WORK ORDER:
Render the part of the items running from the start of the items through the line containing "же инвалид или умерший", both ends included, as a Markdown table with a column "Row" holding the row number and a column "Line" holding the line. Leave out blank lines.

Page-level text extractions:
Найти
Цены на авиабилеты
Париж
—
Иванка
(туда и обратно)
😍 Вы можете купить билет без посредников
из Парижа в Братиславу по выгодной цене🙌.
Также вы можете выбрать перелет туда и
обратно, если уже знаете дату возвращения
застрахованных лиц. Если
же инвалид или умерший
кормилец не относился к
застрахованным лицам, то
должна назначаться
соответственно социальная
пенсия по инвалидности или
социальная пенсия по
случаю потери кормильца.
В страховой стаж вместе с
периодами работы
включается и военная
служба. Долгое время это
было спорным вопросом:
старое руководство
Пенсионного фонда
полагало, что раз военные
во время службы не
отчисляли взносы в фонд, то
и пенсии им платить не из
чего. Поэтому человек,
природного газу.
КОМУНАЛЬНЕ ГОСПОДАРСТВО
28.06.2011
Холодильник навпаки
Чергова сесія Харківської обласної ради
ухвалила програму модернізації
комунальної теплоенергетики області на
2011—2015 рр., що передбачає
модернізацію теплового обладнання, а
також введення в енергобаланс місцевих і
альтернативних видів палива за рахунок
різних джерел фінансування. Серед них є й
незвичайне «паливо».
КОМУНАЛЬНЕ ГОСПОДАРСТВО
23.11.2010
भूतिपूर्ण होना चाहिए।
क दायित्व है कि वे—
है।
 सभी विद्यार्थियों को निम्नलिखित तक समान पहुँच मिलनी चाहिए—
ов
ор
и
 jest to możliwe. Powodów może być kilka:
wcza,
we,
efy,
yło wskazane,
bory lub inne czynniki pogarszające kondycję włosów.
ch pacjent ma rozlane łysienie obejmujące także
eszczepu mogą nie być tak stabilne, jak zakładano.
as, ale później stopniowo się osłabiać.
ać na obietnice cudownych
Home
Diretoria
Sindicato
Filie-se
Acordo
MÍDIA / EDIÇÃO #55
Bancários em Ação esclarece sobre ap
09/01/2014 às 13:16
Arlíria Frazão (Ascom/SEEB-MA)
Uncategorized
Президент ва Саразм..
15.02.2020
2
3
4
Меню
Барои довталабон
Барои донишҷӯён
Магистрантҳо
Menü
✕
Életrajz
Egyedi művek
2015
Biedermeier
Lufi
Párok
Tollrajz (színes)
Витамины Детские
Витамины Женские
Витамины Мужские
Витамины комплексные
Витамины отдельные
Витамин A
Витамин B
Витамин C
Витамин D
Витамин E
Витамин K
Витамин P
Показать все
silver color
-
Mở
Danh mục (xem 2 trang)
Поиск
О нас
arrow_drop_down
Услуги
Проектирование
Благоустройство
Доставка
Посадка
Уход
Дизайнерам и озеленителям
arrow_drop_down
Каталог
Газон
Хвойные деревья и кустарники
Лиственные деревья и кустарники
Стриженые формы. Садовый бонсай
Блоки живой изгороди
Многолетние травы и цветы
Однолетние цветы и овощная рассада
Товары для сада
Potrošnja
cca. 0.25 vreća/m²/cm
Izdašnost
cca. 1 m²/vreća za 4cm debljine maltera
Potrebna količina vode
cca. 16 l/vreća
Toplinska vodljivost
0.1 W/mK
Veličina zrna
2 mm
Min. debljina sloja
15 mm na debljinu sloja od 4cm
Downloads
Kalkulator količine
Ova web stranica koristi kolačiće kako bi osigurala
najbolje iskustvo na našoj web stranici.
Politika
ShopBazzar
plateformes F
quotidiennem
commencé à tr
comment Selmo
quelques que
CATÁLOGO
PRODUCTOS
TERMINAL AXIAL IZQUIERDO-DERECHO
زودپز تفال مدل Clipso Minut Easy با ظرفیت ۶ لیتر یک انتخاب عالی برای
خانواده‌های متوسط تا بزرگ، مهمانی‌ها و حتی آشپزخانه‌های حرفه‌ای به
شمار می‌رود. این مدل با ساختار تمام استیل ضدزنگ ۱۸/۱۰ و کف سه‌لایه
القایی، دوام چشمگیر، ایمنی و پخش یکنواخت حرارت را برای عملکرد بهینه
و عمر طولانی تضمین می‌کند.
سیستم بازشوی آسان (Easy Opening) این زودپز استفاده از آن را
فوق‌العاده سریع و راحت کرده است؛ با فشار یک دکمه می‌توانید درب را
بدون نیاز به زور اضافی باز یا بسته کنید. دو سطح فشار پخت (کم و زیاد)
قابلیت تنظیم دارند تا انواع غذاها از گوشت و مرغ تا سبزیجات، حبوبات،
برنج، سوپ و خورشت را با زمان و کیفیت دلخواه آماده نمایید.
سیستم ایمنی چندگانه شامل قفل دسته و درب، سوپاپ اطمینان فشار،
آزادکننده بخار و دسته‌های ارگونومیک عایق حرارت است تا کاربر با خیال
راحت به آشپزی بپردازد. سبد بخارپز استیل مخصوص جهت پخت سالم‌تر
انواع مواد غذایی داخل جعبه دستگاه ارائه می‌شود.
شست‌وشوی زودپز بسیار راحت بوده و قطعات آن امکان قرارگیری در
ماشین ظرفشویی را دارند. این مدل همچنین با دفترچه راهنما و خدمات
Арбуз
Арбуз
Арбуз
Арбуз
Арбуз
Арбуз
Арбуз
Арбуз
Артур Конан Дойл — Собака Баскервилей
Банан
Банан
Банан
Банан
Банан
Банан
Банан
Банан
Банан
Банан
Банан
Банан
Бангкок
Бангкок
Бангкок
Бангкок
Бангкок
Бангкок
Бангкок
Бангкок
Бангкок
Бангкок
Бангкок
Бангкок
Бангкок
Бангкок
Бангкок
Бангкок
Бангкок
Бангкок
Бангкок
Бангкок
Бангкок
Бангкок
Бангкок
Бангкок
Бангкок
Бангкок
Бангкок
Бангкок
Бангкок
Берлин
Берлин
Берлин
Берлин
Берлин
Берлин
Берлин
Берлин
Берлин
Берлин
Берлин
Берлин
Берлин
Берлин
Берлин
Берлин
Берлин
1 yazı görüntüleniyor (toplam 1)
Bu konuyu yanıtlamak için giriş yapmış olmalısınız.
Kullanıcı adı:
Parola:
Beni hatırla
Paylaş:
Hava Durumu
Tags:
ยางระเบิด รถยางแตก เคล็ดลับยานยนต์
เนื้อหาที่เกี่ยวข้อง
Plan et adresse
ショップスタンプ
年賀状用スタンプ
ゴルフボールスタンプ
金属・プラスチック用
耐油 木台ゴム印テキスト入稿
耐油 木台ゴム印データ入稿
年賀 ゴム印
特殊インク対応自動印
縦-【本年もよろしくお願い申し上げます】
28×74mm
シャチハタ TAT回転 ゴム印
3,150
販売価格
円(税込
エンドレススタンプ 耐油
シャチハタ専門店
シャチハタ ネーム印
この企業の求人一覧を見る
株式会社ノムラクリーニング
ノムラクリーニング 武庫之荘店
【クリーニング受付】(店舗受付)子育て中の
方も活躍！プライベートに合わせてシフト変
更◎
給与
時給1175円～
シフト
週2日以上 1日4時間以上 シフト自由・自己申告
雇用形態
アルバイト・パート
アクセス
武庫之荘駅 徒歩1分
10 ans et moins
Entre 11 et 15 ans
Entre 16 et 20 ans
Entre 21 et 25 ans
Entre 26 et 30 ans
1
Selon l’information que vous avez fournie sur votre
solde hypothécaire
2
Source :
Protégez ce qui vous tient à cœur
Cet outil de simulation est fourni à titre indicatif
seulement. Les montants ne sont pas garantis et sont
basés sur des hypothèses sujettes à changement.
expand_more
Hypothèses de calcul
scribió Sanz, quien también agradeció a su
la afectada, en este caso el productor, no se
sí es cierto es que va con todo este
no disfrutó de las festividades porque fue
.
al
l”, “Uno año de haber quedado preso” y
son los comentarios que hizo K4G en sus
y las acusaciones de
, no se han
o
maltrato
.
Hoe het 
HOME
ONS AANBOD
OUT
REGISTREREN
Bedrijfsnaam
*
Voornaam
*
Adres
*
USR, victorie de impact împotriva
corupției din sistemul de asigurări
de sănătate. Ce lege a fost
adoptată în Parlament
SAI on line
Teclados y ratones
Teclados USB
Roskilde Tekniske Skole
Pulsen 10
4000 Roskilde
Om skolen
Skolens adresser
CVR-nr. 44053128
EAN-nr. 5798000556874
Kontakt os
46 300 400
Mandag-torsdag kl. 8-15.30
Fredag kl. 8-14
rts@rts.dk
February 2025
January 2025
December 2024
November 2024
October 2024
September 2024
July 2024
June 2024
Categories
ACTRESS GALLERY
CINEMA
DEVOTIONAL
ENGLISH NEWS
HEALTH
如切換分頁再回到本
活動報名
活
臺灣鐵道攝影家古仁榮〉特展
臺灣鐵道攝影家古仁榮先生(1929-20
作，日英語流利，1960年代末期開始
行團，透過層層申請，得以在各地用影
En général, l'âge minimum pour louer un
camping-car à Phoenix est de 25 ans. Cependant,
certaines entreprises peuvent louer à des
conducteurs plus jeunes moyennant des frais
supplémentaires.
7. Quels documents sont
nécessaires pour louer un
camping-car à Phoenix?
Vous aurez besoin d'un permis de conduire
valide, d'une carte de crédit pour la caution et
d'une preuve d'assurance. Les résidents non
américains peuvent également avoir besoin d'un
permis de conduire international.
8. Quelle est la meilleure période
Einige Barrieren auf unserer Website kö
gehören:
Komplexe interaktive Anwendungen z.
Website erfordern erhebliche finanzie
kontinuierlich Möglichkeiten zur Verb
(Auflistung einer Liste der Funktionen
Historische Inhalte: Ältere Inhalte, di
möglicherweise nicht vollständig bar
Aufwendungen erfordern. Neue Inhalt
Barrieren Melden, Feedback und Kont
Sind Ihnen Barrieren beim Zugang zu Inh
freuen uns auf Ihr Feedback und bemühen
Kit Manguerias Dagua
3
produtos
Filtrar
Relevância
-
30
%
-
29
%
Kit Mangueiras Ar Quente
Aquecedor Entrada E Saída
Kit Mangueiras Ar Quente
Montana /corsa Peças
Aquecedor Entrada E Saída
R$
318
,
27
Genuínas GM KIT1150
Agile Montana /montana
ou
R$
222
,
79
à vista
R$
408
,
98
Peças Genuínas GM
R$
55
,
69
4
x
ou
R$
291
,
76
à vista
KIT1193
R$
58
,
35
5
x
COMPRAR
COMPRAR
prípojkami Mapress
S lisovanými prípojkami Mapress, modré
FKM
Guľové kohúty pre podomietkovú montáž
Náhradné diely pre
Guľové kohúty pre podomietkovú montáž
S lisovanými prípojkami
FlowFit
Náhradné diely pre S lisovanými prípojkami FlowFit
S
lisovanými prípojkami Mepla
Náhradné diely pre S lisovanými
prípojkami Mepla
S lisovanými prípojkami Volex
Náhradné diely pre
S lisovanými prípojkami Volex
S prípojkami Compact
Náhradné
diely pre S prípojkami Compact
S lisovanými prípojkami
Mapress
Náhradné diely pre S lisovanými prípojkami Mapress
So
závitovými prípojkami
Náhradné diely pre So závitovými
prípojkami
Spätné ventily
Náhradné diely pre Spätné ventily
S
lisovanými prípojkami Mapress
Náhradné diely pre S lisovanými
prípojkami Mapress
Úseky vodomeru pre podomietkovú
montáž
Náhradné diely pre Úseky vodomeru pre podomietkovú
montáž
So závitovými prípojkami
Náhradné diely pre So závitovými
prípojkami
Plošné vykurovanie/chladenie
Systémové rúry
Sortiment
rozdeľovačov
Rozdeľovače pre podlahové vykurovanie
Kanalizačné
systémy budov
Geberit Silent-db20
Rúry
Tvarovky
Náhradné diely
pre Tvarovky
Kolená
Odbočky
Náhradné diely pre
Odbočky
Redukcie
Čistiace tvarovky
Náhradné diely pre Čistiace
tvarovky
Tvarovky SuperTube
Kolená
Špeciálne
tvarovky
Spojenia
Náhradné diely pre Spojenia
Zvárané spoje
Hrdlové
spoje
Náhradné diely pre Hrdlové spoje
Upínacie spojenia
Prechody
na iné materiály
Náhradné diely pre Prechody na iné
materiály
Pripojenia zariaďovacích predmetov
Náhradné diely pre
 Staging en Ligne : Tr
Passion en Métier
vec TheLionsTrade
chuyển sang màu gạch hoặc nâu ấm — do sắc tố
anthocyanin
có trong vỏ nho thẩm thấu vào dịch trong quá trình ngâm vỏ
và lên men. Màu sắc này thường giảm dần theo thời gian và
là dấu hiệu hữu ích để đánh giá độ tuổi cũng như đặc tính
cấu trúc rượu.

YOUR RESPONSE:
| Row | Line |
|---|---|
| 1 | Найти |
| 2 | Цены на авиабилеты |
| 3 | Париж |
| 4 | — |
| 5 | Иванка |
| 6 | (туда и обратно) |
| 7 | 😍 Вы можете купить билет без посредников |
| 8 | из Парижа в Братиславу по выгодной цене🙌. |
| 9 | Также вы можете выбрать перелет туда и |
| 10 | обратно, если уже знаете дату возвращения |
| 11 | застрахованных лиц. Если |
| 12 | же инвалид или умерший |